Address of grievances
Those who turned out for the public comment portion were a sort of who's who of previous political battles in Littleton, with many having previously been active in fights against urban renewal and development efforts.
Linda Knufinke alleged that South Metro, a large consolidated fire rescue district covering much of the south metro area, actually handles a lower number of calls than the city of Littleton and has a higher cost per call.
Mayor Debbie Brinkman pushed back after Knufinke's comment, saying that she was using inaccurate and out-of-date numbers.
Paul Bingham called the pre-inclusion measure premature and overly generous to South Metro, criticizing the plan for what he characterized as handing over fire equipment and stations without adequate mechanisms for getting them back should the plan go south.
Gloria Shone called the November ballot measure plan unfair, because the city will end up dismantling its fire service either way.
Patrick Fitzgerald had perhaps the night's most scathing comments, accusing councilmembers Karina Elrod, Kyle Schlachter and Patrick Driscoll of “illegal electioneering” before last November's city council election, citing sizable donations from the firefighters' union to each of the candidates, and the announcement of the departure of the fire partners only days after the election.
Don Bruns criticized the contract's language, saying he felt it did not specify that citizens would experience improved service.
David Eberhard echoed Fitzgerald in saying he perceived a conflict of interest between councilmembers who support the merger and their campaign donors.
Pam Chadbourne, perhaps council's most regular commenter, said she felt citizens had not seen adequate evidence that the merger was a good decision.

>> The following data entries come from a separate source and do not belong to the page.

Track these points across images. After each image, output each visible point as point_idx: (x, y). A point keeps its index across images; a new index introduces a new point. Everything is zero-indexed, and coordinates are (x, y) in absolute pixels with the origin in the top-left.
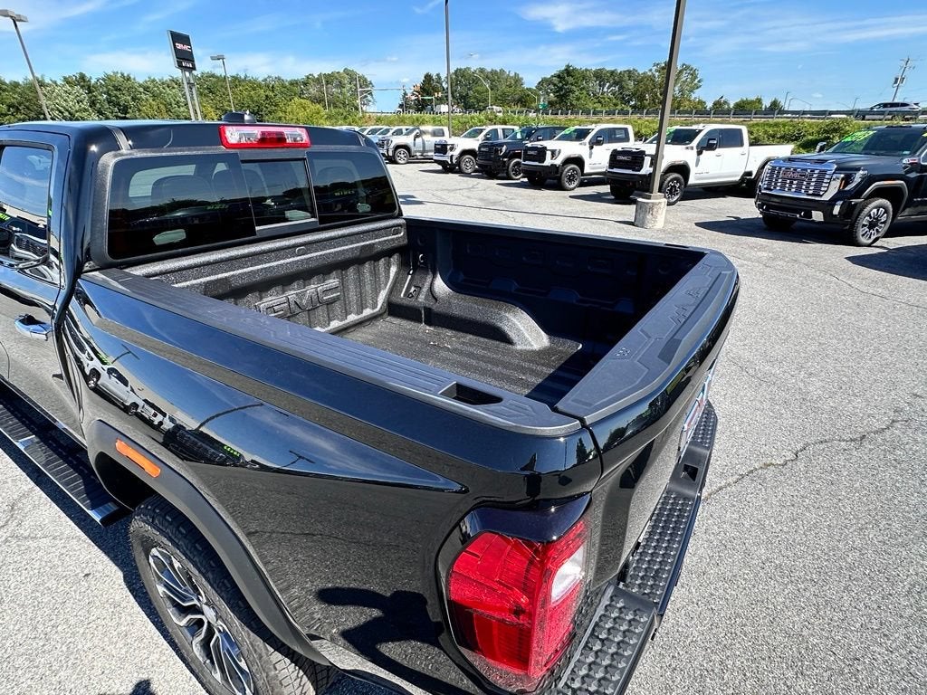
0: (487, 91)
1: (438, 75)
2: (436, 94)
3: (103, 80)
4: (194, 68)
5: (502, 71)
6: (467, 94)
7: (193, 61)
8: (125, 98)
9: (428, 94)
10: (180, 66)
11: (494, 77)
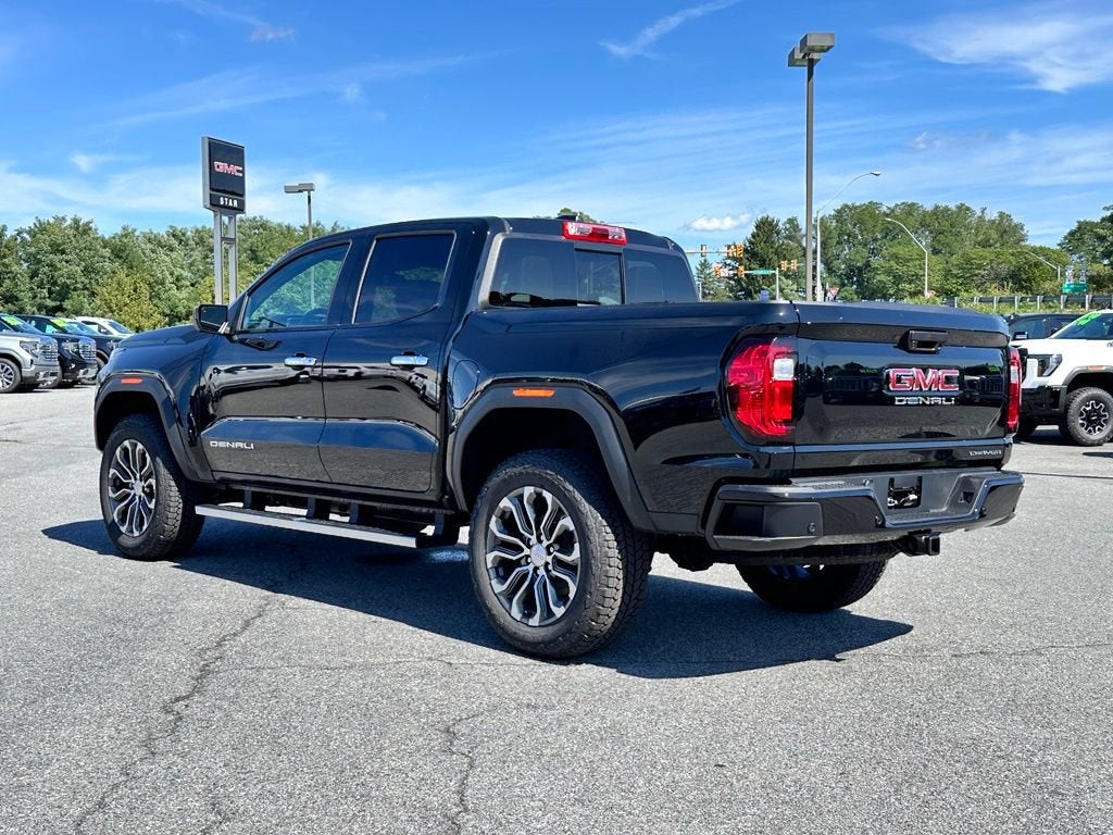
0: (922, 256)
1: (791, 221)
2: (784, 264)
3: (29, 233)
4: (241, 209)
5: (963, 210)
6: (868, 265)
7: (242, 195)
8: (71, 270)
9: (763, 265)
10: (214, 204)
11: (944, 226)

Carol Brzeczek, who ran against Schlachter and Elrod in last fall's four-way race for at-large council seats, felt the contract is slanted too heavily in favor of South Metro.
Frank Atwood said council should be beholden to city residents over “special interests.”

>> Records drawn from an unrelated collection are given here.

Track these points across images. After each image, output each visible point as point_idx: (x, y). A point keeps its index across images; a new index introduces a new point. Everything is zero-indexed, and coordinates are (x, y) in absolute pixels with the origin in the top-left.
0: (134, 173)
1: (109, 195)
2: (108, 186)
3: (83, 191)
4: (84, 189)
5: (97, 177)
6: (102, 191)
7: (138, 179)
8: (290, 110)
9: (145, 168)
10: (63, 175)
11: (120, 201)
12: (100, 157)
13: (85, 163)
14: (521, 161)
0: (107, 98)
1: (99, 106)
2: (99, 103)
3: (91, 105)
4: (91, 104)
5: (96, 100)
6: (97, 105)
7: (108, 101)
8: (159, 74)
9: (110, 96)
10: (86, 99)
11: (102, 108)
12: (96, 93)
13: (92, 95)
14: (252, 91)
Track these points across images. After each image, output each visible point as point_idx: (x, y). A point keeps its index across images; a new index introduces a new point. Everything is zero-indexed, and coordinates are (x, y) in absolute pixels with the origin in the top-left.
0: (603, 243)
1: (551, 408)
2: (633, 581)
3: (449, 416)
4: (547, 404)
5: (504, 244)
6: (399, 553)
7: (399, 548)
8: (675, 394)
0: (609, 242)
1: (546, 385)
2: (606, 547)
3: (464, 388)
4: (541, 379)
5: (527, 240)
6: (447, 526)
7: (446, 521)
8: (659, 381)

Marty Bolt said he felt public hearings should have been scheduled for far earlier than the second reading of the pre-inclusion ordinance.
Blowback to comments
Brinkman pushed back against the commenters in a rare instance of response to public comment.

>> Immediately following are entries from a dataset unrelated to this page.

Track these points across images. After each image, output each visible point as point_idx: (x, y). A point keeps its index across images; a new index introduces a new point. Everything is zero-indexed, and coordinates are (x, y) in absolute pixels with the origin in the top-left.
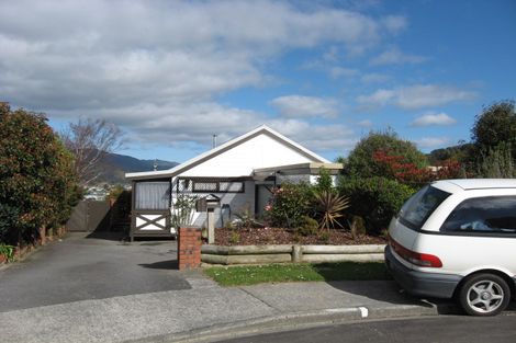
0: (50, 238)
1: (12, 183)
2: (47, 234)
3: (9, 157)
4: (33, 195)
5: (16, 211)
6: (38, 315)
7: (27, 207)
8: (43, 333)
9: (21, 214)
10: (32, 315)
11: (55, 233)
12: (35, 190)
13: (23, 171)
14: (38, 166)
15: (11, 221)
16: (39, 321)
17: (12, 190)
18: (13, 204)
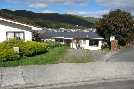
0: (128, 45)
1: (122, 30)
2: (128, 44)
3: (121, 23)
4: (127, 33)
5: (123, 37)
6: (130, 64)
7: (125, 36)
8: (131, 68)
9: (124, 38)
10: (128, 63)
11: (130, 44)
12: (128, 32)
13: (125, 27)
14: (129, 25)
15: (121, 40)
16: (130, 65)
17: (122, 31)
18: (122, 35)
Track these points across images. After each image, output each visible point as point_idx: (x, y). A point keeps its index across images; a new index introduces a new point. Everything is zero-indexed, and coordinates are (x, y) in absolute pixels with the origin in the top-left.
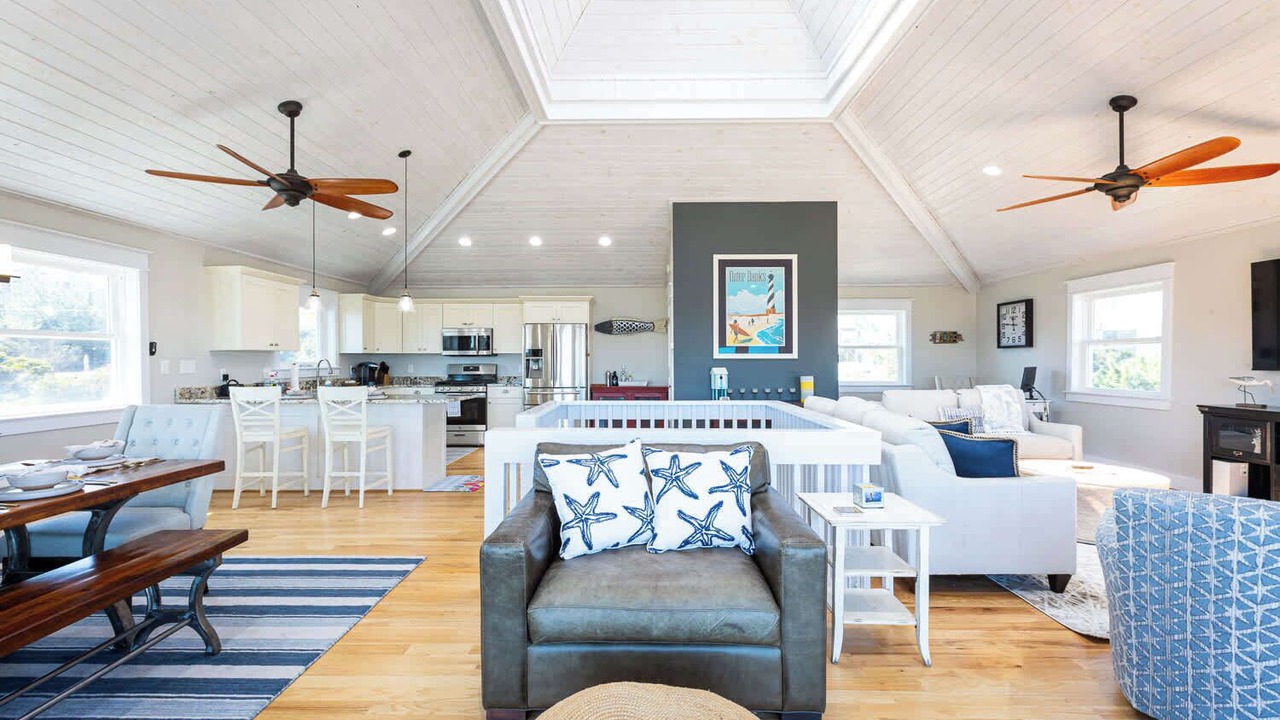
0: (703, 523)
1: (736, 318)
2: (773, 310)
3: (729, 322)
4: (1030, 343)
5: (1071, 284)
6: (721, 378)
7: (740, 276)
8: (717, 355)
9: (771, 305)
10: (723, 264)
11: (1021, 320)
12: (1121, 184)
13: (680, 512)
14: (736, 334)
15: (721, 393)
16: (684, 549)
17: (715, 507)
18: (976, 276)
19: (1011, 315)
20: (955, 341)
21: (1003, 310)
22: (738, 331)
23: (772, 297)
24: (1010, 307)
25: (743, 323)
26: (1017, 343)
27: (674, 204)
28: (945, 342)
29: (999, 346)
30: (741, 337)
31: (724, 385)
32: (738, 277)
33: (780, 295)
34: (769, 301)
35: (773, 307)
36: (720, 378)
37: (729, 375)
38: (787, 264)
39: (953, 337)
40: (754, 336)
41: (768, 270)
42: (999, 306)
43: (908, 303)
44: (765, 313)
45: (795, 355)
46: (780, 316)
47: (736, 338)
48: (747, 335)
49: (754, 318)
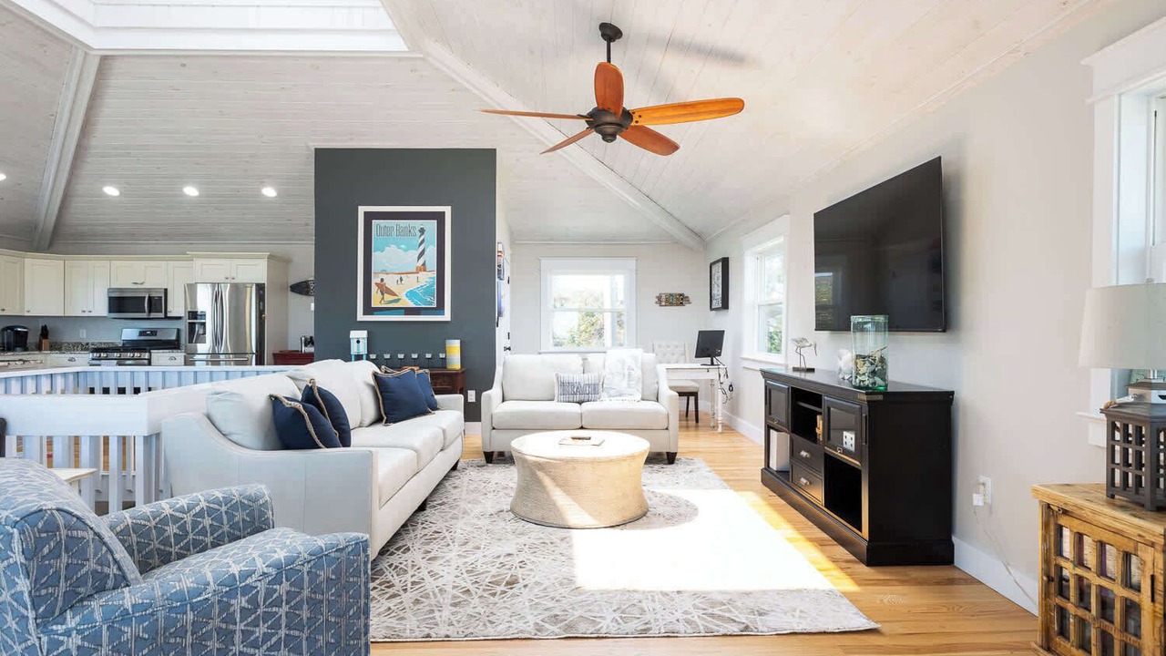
1: (381, 276)
2: (423, 268)
3: (375, 280)
4: (725, 308)
6: (358, 342)
7: (387, 231)
8: (361, 317)
9: (421, 261)
10: (369, 217)
14: (383, 294)
20: (682, 303)
22: (384, 290)
23: (422, 253)
25: (390, 282)
27: (316, 149)
28: (671, 304)
29: (711, 308)
30: (387, 297)
31: (363, 349)
32: (387, 232)
33: (432, 251)
34: (419, 258)
35: (424, 264)
36: (356, 342)
37: (368, 339)
38: (439, 217)
39: (679, 300)
40: (403, 296)
41: (418, 224)
42: (712, 263)
43: (632, 263)
44: (415, 271)
45: (447, 316)
46: (431, 275)
47: (383, 298)
48: (395, 295)
49: (402, 276)
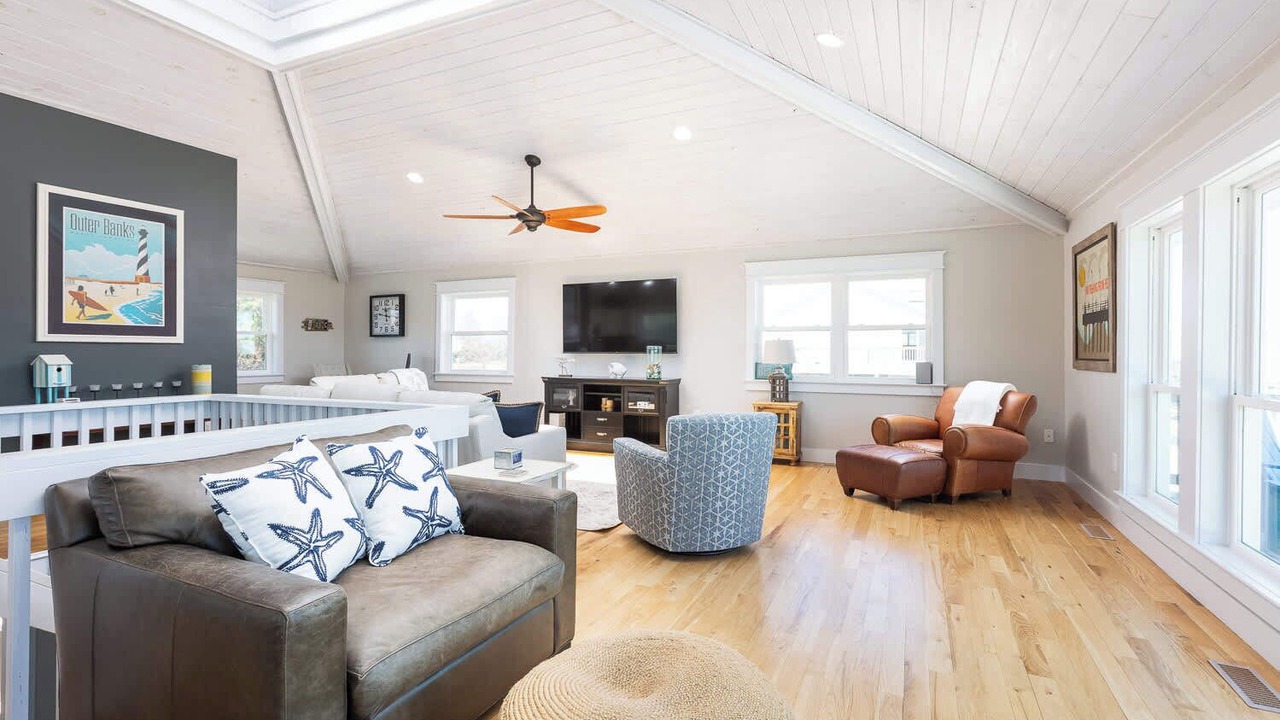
0: (429, 514)
1: (80, 283)
2: (146, 278)
3: (68, 288)
4: (402, 333)
5: (440, 285)
6: (59, 370)
7: (91, 227)
8: (45, 336)
9: (142, 271)
10: (58, 202)
11: (394, 313)
12: (531, 218)
13: (405, 508)
14: (82, 306)
15: (61, 393)
16: (419, 544)
17: (433, 495)
18: (350, 268)
19: (384, 307)
20: (325, 329)
21: (376, 302)
22: (82, 300)
23: (144, 261)
24: (383, 300)
25: (94, 291)
26: (389, 332)
28: (316, 329)
29: (371, 335)
30: (90, 311)
31: (65, 379)
32: (86, 224)
34: (139, 265)
35: (147, 274)
36: (56, 370)
37: (73, 368)
38: (168, 220)
39: (322, 325)
41: (139, 224)
42: (371, 298)
43: (280, 287)
44: (134, 280)
45: (179, 338)
46: (155, 287)
47: (83, 311)
48: (105, 310)
49: (113, 285)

“I heard so many things that were inaccurate, and I think it's an unfortunate event that that level of inaccuracy is what's out there right now,” Brinkman said. “It's incumbent on us to make sure the correct information becomes available and that there's a better opportunity to view the facts and data from reality.”
Fey moved to table the motion regarding the pre-inclusion contract and to discuss it at the April 10 study session. The motion was defeated, with no votes from councilmembers Jerry Valdes, Patrick Driscoll, Kyle Schlachter and Mayor Brinkman. Councilmember Karina Elrod was absent.
The final drama of the meeting came as Fey took the floor and said she wanted to tell “the story of how we got to where we are now” with the fire merger.
Brinkman cut Fey off, saying that her statements were inappropriately timed, as the ordinance was only on first reading and was scheduled for a public hearing in two weeks.
“I respect your position and I will note that I have been shut down as a council member,” Fey said. “I believe all council members have equal voice and you have chosen to put your voice ahead of mine.”
The full pre-inclusion contract is available online for review in the city council packet for the April 3 meeting at littleton.ompnetwork.org.